* **HAL YANG DIHARAPKAN**
Lanjutkan teks kajian tentang hilangnya indra penciuman sebagai tanda awal Alzheimer, dimulai tepat setelah kalimat terakhirnya.

* **TEKS KAJIAN**

┌──

Hmmm... Kehilangan Indra Penciuman Bisa Jadi Tanda Awal Alzheimer

Mengenali tanda-tanda awal Alzheimer memberikan peluang terbaik untuk memperlambat perkembangannya. Sebelumnya, para peneliti menemukan petunjuk penyakit ini melalui cara bicara dan pernapasan seseorang, serta bakteri usus.
Kini, sebuah studi baru menyatakan bahwa penurunan indra penciuman mungkin merupakan salah satu indikator awal kondisi ini, bahkan muncul sebelum gangguan kognitif.
Meskipun penelitian sebelumnya telah mengidentifikasi defisit penciuman sebagai kemungkinan peringatan dini Alzheimer, mekanismenya masih belum jelas.
Dalam penelitian baru ini, para ilmuwan berusaha mengungkap dasar-dasar saraf penyakit ini, menganalisis pemindaian tomografi emisi positron (PET) dan sampel jaringan otak dari tikus serta manusia.

└──

* **KUTIPAN DATA**
┌──

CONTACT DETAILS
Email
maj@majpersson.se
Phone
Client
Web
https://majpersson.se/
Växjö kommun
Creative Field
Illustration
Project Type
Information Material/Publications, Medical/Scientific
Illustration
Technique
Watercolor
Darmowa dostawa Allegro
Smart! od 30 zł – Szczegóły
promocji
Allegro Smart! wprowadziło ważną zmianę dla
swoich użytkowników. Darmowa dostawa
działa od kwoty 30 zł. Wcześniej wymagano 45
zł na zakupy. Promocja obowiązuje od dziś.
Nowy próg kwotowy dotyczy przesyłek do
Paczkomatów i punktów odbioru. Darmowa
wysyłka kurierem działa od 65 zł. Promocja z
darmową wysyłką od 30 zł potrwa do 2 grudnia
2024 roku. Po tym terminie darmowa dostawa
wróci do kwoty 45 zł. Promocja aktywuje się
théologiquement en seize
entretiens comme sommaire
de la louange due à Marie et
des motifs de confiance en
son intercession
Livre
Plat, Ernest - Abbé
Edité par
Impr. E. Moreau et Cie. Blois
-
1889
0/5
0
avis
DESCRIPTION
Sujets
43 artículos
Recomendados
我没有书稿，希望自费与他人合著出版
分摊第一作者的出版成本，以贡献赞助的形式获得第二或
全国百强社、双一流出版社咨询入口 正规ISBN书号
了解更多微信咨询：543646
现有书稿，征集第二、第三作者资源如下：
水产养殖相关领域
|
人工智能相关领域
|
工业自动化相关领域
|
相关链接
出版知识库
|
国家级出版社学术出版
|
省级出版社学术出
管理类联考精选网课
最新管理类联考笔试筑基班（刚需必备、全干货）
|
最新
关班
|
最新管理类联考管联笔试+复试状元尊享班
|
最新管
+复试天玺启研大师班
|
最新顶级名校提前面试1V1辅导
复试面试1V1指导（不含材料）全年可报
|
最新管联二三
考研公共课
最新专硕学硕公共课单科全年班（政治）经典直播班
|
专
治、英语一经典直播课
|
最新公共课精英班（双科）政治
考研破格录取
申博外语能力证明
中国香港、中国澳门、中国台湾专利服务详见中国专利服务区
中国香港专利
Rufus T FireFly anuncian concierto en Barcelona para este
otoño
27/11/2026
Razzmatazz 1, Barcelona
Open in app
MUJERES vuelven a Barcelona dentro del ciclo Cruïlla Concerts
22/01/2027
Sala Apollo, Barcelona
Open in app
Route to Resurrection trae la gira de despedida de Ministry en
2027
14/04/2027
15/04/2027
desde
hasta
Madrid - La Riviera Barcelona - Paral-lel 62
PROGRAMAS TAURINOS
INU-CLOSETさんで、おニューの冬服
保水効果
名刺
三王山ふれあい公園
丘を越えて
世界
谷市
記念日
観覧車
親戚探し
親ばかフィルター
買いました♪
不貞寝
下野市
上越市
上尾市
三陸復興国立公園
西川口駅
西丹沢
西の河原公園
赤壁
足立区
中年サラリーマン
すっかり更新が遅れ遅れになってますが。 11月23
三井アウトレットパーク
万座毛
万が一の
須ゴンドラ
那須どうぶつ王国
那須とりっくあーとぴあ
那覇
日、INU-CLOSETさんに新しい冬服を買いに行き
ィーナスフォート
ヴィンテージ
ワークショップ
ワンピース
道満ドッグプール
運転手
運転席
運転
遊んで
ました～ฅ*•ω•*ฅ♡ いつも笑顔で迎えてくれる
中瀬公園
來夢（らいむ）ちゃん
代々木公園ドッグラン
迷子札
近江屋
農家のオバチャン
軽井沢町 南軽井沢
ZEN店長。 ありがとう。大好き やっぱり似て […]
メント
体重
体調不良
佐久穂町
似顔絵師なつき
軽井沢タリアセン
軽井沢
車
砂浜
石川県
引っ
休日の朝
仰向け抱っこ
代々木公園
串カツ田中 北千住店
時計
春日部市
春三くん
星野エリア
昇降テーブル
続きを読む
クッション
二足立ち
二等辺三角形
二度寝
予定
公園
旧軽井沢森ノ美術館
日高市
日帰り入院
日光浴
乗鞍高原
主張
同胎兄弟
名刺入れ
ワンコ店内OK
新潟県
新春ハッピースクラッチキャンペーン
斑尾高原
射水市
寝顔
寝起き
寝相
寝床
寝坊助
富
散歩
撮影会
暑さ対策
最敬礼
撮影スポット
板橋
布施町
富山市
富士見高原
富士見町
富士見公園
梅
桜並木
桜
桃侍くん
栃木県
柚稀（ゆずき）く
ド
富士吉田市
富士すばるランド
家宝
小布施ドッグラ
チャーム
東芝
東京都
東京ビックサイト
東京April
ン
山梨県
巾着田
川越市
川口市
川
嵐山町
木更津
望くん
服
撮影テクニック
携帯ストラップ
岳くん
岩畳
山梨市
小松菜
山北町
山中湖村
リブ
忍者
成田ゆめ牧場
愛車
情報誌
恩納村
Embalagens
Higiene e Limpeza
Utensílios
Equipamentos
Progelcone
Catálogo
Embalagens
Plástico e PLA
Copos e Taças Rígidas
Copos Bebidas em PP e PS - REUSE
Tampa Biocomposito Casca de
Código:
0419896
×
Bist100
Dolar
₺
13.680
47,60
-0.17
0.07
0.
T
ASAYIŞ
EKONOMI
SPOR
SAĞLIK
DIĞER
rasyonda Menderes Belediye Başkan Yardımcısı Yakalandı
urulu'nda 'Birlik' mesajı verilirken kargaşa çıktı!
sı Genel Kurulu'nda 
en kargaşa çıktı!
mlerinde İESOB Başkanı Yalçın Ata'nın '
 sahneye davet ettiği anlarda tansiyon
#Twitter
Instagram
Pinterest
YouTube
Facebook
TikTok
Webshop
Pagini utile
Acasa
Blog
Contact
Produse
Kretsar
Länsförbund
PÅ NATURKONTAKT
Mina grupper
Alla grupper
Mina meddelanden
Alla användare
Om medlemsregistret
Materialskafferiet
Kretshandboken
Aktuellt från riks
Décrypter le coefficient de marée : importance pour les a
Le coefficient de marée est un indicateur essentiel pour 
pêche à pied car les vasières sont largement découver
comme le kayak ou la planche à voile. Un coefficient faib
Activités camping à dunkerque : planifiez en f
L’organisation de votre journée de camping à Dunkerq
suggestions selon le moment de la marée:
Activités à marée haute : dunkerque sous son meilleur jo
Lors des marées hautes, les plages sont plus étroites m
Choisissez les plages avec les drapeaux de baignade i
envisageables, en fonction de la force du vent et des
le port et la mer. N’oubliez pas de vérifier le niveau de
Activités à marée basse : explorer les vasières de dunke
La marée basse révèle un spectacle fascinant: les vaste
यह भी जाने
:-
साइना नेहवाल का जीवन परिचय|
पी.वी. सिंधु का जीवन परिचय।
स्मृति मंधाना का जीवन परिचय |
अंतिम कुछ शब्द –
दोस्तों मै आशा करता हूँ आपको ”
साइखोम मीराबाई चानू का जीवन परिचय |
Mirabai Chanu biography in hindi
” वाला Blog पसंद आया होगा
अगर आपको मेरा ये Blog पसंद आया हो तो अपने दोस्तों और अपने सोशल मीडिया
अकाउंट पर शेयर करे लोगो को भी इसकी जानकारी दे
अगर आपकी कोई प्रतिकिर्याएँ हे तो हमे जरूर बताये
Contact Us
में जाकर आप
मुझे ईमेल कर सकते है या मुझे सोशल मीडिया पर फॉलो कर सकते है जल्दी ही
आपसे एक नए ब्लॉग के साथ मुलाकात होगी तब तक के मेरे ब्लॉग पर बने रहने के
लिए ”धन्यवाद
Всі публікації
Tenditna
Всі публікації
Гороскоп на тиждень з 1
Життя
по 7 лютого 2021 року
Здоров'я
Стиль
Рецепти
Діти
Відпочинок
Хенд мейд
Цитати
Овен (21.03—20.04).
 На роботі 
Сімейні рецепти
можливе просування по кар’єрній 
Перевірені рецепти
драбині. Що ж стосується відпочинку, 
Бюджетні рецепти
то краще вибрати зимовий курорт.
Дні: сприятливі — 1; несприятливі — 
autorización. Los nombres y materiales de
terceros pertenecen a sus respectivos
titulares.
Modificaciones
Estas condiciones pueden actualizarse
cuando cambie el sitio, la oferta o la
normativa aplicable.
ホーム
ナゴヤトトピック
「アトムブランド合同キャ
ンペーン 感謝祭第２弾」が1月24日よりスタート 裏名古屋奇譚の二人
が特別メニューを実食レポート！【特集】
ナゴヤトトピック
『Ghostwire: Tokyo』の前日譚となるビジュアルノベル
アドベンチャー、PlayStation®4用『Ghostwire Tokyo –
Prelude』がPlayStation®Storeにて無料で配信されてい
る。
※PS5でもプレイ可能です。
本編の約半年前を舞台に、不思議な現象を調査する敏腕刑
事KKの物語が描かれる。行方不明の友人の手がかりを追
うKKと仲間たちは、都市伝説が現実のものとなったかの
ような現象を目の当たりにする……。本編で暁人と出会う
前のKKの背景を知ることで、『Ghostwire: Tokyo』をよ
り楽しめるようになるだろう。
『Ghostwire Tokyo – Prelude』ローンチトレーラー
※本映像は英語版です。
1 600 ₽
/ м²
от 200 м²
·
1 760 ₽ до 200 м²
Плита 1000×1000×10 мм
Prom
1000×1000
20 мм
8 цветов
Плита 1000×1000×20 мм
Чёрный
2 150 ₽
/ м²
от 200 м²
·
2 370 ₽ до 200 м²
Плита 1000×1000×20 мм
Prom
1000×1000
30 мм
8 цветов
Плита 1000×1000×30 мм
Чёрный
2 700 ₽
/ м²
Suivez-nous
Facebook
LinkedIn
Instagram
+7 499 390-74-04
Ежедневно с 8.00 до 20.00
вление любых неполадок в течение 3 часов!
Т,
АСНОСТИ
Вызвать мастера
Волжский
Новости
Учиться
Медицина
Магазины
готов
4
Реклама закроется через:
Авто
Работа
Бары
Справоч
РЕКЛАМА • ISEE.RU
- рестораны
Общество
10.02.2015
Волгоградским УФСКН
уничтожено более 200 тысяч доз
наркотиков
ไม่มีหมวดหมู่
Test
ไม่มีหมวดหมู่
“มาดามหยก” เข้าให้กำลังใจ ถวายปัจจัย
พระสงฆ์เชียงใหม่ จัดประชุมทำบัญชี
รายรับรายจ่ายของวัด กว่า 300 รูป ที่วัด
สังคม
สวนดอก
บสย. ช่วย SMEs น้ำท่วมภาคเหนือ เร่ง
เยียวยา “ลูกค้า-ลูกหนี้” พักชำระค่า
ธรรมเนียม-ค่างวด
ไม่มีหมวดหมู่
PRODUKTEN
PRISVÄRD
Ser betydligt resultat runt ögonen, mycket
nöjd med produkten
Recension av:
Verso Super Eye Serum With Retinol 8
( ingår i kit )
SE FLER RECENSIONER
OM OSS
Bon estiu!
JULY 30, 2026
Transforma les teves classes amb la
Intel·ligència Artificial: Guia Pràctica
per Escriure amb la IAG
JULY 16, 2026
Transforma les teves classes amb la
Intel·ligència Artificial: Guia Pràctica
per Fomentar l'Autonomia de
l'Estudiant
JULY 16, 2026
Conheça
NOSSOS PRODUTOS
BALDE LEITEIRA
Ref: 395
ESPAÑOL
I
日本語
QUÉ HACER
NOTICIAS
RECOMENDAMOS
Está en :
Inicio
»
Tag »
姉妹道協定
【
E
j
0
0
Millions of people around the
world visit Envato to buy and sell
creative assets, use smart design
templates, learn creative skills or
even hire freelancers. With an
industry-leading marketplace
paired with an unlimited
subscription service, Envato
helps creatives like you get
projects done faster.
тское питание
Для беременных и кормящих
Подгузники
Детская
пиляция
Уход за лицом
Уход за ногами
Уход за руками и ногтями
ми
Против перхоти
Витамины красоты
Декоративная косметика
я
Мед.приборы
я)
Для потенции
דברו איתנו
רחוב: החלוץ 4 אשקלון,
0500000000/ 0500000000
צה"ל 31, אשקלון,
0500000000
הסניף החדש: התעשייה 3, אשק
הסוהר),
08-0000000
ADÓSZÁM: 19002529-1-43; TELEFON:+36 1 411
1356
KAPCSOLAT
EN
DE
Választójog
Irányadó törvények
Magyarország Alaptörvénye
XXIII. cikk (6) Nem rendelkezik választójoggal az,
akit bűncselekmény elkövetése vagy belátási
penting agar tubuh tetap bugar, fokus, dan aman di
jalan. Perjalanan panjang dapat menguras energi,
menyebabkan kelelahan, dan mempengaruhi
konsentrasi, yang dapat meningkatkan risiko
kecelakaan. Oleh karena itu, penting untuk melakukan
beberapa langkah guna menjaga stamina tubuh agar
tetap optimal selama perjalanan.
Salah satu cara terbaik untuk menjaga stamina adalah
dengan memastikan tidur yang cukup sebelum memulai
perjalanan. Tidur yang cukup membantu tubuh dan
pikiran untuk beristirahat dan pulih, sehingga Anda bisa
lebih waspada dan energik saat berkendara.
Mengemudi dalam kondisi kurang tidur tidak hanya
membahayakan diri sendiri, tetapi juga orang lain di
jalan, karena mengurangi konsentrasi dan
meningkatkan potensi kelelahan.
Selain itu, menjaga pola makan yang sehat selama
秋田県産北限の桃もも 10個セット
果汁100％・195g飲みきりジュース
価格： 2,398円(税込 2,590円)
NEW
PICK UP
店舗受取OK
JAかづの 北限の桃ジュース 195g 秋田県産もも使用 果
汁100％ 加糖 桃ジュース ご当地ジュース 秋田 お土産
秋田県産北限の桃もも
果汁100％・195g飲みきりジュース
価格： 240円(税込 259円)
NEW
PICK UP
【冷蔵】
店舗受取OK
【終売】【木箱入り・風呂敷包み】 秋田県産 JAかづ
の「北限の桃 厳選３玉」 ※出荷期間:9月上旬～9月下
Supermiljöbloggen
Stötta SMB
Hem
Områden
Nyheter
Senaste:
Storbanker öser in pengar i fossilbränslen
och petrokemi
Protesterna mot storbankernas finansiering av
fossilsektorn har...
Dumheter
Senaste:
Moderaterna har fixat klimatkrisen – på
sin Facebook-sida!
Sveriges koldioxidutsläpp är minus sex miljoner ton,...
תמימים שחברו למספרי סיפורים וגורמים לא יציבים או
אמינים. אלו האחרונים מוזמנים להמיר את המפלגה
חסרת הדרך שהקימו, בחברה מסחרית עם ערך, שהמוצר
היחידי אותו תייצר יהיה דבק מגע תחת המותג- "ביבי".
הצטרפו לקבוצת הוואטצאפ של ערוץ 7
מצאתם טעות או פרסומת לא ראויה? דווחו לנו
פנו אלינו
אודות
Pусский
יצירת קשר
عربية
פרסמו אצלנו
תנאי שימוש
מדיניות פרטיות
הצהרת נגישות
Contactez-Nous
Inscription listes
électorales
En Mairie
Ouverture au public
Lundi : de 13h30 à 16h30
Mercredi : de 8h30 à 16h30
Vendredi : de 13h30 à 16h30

└──

* **JAWABAN TERTULIS**
Temuan mereka menunjukkan bahwa respons imun otak memainkan peran kunci dalam hilangnya indra penciuman yang terkait dengan Alzheimer, yang tampaknya mematikan serat saraf yang dibutuhkan otak untuk persepsi bau.
Sel-sel imun khusus di otak yang dikenal sebagai mikroglia memutuskan hubungan antara bulbus olfaktorius dan lokus seruleus, demikian temuan penelitian tersebut.
Bolus olfaktorius adalah struktur otak depan yang menerima dan menganalisis sinyal dari reseptor aroma di hidung, kemudian mengirimkan informasi tersebut ke bagian otak lainnya untuk diproses.
Lokus seruleus terletak di batang otak, tetapi memengaruhi bulbus olfaktorius dan area otak lainnya melalui serabut saraf panjang, jelas ahli neurobiologi Lars Paeger dari Pusat Penyakit Neurodegeneratif Jerman (DZNE) dan Universitas Ludwig Maximilian München (LMU).
"Lokus seruleus mengatur berbagai mekanisme fisiologis. Ini termasuk, misalnya, aliran darah otak, siklus tidur-bangun, dan pemrosesan sensorik," ujarnya. "Yang terakhir ini khususnya juga berlaku untuk indra penciuman."
Pada tahap awal penyakit Alzheimer, perubahan penting terjadi di sepanjang serabut saraf yang menghubungkan lokus coeruleus dengan bulbus olfaktorius, menurut studi baru tersebut.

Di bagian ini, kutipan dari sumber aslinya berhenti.